菜都の柔らかさを知ってしまった分、抑えられるはずもない。

隙あらば抱き締め、その肌を味わう。

その度に菜都は真っ赤な顔で困惑していたが、止められなかった。


それはきっと、菜都は俺のだという勝手な独占欲と、菜都もまんざらじゃないのではという勝手な自信。



限界が来るのは時間の問題だと思っていた。

実際、菜都がうちへ来たときは、泣きながら俺に抱き付く菜都に我慢できるはずもなく、手を出す寸前だった。

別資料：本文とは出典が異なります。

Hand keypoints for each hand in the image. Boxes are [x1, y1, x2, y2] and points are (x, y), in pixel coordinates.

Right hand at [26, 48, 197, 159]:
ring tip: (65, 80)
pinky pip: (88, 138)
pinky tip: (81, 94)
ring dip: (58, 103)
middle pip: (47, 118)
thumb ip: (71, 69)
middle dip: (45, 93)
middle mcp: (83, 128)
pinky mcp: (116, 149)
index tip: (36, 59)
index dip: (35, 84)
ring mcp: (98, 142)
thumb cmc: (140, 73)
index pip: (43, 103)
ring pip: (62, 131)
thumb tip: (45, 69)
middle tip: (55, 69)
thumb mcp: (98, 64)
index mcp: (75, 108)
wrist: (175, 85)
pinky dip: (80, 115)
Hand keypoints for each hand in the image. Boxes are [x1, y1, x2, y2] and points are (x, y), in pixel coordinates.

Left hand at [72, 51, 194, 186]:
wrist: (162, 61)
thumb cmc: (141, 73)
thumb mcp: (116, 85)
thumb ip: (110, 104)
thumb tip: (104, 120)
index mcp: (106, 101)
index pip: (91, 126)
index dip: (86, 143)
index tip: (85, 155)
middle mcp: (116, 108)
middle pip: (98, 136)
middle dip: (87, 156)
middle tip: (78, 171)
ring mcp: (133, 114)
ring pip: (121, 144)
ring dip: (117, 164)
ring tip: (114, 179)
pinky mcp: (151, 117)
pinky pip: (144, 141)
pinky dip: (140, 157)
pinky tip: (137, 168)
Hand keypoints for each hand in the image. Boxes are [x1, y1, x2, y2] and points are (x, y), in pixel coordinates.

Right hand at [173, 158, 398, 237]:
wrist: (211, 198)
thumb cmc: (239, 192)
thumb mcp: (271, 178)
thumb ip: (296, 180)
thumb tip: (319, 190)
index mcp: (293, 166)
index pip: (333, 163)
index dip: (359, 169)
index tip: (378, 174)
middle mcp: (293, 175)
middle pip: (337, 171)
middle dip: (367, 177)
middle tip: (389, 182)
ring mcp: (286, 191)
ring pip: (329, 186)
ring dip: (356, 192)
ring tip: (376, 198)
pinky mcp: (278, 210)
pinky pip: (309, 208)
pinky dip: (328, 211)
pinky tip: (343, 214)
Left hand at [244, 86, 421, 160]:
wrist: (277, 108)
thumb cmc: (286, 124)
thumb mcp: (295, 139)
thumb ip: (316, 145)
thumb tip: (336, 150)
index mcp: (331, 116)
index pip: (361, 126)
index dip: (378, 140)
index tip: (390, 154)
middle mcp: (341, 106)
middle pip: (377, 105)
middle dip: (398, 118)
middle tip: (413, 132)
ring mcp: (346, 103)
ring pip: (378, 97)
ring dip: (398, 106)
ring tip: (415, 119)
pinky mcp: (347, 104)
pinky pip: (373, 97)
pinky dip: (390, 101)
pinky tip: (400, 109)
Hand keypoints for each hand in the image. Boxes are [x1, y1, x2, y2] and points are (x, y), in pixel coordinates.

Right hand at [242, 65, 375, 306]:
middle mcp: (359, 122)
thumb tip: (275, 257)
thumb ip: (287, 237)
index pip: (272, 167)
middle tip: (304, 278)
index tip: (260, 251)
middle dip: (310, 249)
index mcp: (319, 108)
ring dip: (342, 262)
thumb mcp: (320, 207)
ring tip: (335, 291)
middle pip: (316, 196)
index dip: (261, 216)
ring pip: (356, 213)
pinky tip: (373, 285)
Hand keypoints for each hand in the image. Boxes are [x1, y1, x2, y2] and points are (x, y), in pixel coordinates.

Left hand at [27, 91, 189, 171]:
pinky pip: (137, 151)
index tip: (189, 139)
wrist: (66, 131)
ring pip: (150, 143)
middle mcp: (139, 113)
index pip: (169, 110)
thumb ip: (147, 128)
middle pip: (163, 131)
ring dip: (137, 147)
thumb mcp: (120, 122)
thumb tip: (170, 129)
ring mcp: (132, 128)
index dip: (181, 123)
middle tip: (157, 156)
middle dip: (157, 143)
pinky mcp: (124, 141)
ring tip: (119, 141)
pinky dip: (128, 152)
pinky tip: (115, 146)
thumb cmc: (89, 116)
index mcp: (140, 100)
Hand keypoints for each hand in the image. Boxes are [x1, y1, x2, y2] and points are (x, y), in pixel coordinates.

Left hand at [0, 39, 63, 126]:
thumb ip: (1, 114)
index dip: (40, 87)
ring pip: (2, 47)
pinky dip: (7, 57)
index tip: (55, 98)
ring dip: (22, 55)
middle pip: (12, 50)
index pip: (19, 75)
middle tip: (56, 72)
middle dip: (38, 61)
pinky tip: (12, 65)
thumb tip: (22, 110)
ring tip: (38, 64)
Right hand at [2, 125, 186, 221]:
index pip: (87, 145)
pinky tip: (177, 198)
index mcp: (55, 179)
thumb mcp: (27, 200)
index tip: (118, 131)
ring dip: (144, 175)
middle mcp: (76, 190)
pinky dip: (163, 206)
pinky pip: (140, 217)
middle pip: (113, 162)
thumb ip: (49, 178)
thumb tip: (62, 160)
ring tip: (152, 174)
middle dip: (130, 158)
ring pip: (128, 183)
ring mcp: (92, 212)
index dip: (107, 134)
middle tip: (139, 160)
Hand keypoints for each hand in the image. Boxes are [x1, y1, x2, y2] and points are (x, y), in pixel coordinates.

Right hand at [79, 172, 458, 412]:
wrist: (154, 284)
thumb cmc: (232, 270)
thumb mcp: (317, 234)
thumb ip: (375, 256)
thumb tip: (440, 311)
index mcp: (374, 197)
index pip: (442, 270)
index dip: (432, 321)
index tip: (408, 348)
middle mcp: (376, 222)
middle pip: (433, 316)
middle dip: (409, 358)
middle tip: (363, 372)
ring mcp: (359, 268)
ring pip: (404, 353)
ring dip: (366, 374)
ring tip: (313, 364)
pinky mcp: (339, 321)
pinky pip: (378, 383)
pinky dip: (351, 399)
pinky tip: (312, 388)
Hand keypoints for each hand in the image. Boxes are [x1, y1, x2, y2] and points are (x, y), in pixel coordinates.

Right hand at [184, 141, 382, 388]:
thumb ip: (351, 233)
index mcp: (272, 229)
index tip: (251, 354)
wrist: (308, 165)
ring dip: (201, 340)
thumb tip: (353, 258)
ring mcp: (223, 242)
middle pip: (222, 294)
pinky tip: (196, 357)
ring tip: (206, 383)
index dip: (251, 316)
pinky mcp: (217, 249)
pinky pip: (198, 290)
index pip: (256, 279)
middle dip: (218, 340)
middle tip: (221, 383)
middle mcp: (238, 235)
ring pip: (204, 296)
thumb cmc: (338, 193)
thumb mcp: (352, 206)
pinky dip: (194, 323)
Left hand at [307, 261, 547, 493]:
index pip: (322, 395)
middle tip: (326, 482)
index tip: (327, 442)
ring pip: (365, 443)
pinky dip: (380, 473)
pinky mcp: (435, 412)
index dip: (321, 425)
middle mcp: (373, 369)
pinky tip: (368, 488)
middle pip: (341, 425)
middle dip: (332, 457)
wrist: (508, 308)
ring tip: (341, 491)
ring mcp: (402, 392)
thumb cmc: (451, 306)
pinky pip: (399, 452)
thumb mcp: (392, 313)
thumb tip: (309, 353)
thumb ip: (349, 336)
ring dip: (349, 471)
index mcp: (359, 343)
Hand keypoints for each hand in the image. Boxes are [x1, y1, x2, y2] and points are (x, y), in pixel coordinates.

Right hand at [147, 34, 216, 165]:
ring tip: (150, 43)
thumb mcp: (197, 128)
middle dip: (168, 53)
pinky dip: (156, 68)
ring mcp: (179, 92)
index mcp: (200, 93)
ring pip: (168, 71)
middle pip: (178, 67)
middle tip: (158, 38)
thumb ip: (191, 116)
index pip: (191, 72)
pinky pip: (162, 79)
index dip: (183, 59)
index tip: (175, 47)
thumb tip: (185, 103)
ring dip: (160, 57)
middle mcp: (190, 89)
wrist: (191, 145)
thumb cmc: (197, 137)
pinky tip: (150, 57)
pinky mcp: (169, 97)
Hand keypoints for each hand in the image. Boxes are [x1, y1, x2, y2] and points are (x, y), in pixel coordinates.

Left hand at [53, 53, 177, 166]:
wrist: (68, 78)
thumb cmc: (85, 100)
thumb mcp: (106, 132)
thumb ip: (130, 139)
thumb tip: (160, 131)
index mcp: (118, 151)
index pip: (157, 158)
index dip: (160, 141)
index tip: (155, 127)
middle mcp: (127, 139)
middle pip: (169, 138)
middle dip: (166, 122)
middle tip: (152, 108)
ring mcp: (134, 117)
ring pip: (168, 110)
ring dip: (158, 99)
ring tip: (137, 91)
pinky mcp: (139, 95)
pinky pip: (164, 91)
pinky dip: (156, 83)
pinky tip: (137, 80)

健司によって阻まれたが、あのままコトを進める気でいた。

たぶん、2度目はもう邪魔されても止められないという自信がある。


暴走する俺に対して、菜都の困惑する態度。

俺と一緒にいても、穏やかに笑うことも滅多になければ、いつも困ったように離れる。

気にかからなかったといえば、嘘になる。気にしないようにしていた。



だから、それを知ったときは、菜都のその態度にようやく納得ができた。


―――菜都の心は、俺に向いていない。


あの日、あの男と菜都が2人きりで教室に入るのを見たとき、2人の姿が重なるのを見たとき、自分がどうにかなってしまいそうだった。

菜都にも、ただ責めることしかできなかった。

そんな幼稚で浅はかな自分に嫌気がさした。



菜都が他の男を想っていると分かった時には、もう菜都の隣にいることなんてできなくて、


俺は、別れを選んだ。



それが、俺と菜都のいつわりの関係に終止符を打った時だった。